START DATA FOR REVIEW
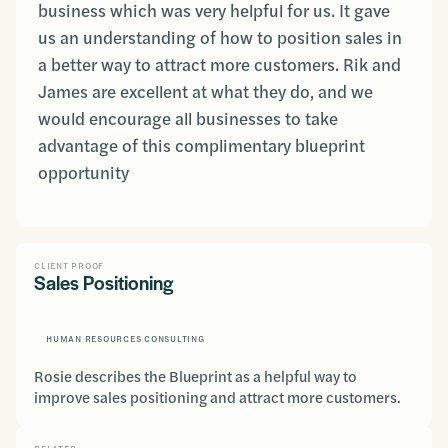
business which was very helpful for us. It gave
us an understanding of how to position sales in
a better way to attract more customers. Rik and
James are excellent at what they do, and we
would encourage all businesses to take
advantage of this complimentary blueprint
opportunity
CLIENT PROOF
Sales Positioning
HUMAN RESOURCES CONSULTING
Rosie describes the Blueprint as a helpful way to
improve sales positioning and attract more customers.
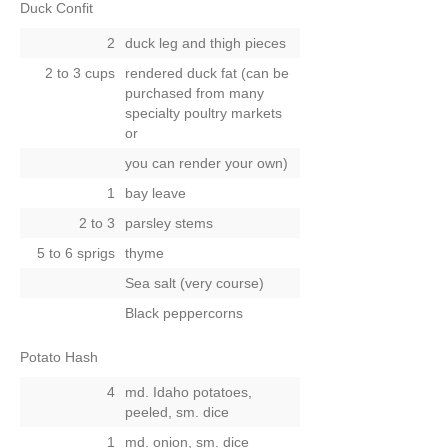
Duck Confit
2
duck leg and thigh pieces
2 to 3 cups
rendered duck fat (can be
purchased from many
specialty poultry markets
or
you can render your own)
1
bay leave
2 to 3
parsley stems
5 to 6 sprigs
thyme
Sea salt (very course)
Black peppercorns
Potato Hash
4
md. Idaho potatoes,
peeled, sm. dice
1
md. onion, sm. dice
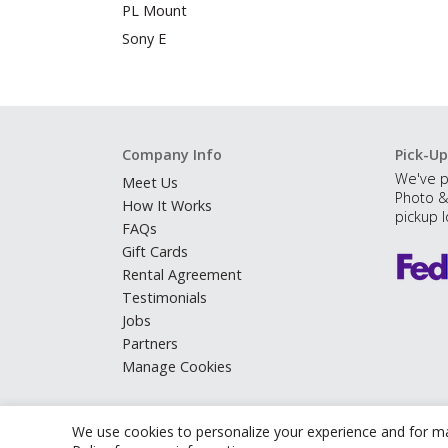
PL Mount
Sony E
Company Info
Pick-Up
We've p
Meet Us
Photo &
How It Works
pickup l
FAQs
Gift Cards
Rental Agreement
Testimonials
Jobs
Partners
Manage Cookies
We use cookies to personalize your experience and for ma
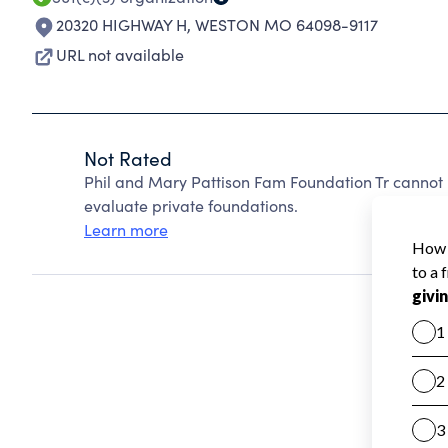
20320 HIGHWAY H
,
WESTON MO 64098-9117
URL not available
Not Rated
Phil and Mary Pattison Fam Foundation Tr cannot
evaluate private foundations.
Learn more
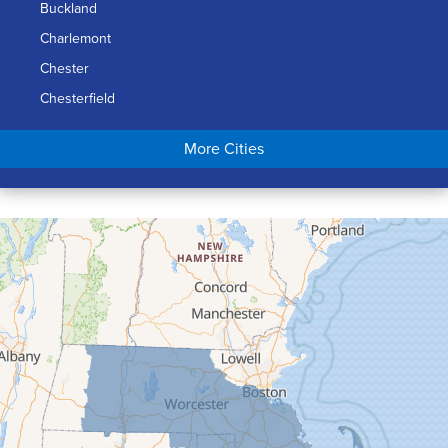
Buckland
Charlemont
Chester
Chesterfield
Chicopee
More Cities
Colrain
Conway
Cummington
Deerfield
Easthampton
Feeding Hills
Florence
Gill
Goshen
Granby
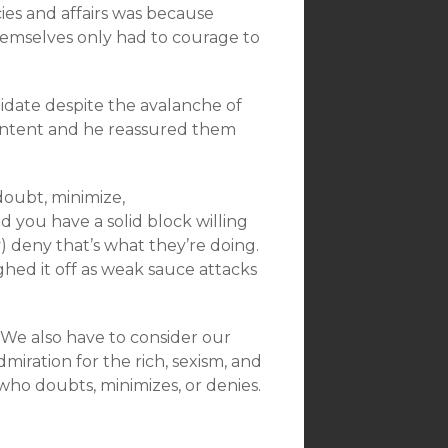
es and affairs was because
hemselves only had to courage to
idate despite the avalanche of
content and he reassured them
.
doubt, minimize,
d you have a solid block willing
ly) deny that’s what they’re doing.
hed it off as weak sauce attacks
. We also have to consider our
iration for the rich, sexism, and
who doubts, minimizes, or denies.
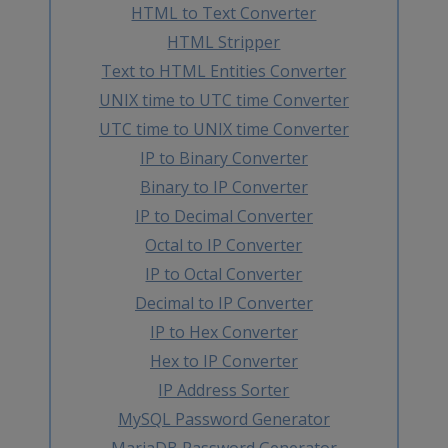
HTML to Text Converter
HTML Stripper
Text to HTML Entities Converter
UNIX time to UTC time Converter
UTC time to UNIX time Converter
IP to Binary Converter
Binary to IP Converter
IP to Decimal Converter
Octal to IP Converter
IP to Octal Converter
Decimal to IP Converter
IP to Hex Converter
Hex to IP Converter
IP Address Sorter
MySQL Password Generator
MariaDB Password Generator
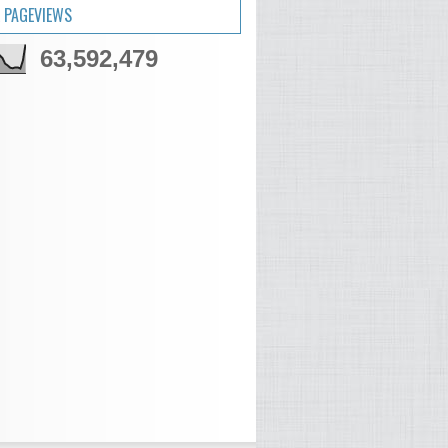
 PAGEVIEWS
63,592,479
END DATA FOR REVIEW
The result should be the listing above, restated exactly, with no pictures in it.

TASK RESULT
business which was very helpful for us. It gave
us an understanding of how to position sales in
a better way to attract more customers. Rik and
James are excellent at what they do, and we
would encourage all businesses to take
advantage of this complimentary blueprint
opportunity
CLIENT PROOF
Sales Positioning
HUMAN RESOURCES CONSULTING
Rosie describes the Blueprint as a helpful way to
improve sales positioning and attract more customers.
Duck Confit
2
duck leg and thigh pieces
2 to 3 cups
rendered duck fat (can be
purchased from many
specialty poultry markets
or
you can render your own)
1
bay leave
2 to 3
parsley stems
5 to 6 sprigs
thyme
Sea salt (very course)
Black peppercorns
Potato Hash
4
md. Idaho potatoes,
peeled, sm. dice
1
md. onion, sm. dice
PL Mount
Sony E
Company Info
Pick-Up
We've p
Meet Us
Photo &
How It Works
pickup l
FAQs
Gift Cards
Rental Agreement
Testimonials
Jobs
Partners
Manage Cookies
We use cookies to personalize your experience and for ma
20320 HIGHWAY H
,
WESTON MO 64098-9117
URL not available
Not Rated
Phil and Mary Pattison Fam Foundation Tr cannot
evaluate private foundations.
Learn more
Buckland
Charlemont
Chester
Chesterfield
Chicopee
More Cities
Colrain
Conway
Cummington
Deerfield
Easthampton
Feeding Hills
Florence
Gill
Goshen
Granby
es and affairs was because
hemselves only had to courage to
idate despite the avalanche of
content and he reassured them
.
doubt, minimize,
d you have a solid block willing
ly) deny that’s what they’re doing.
hed it off as weak sauce attacks
. We also have to consider our
iration for the rich, sexism, and
who doubts, minimizes, or denies.
HTML to Text Converter
HTML Stripper
Text to HTML Entities Converter
UNIX time to UTC time Converter
UTC time to UNIX time Converter
IP to Binary Converter
Binary to IP Converter
IP to Decimal Converter
Octal to IP Converter
IP to Octal Converter
Decimal to IP Converter
IP to Hex Converter
Hex to IP Converter
IP Address Sorter
MySQL Password Generator
MariaDB Password Generator
 PAGEVIEWS
63,592,479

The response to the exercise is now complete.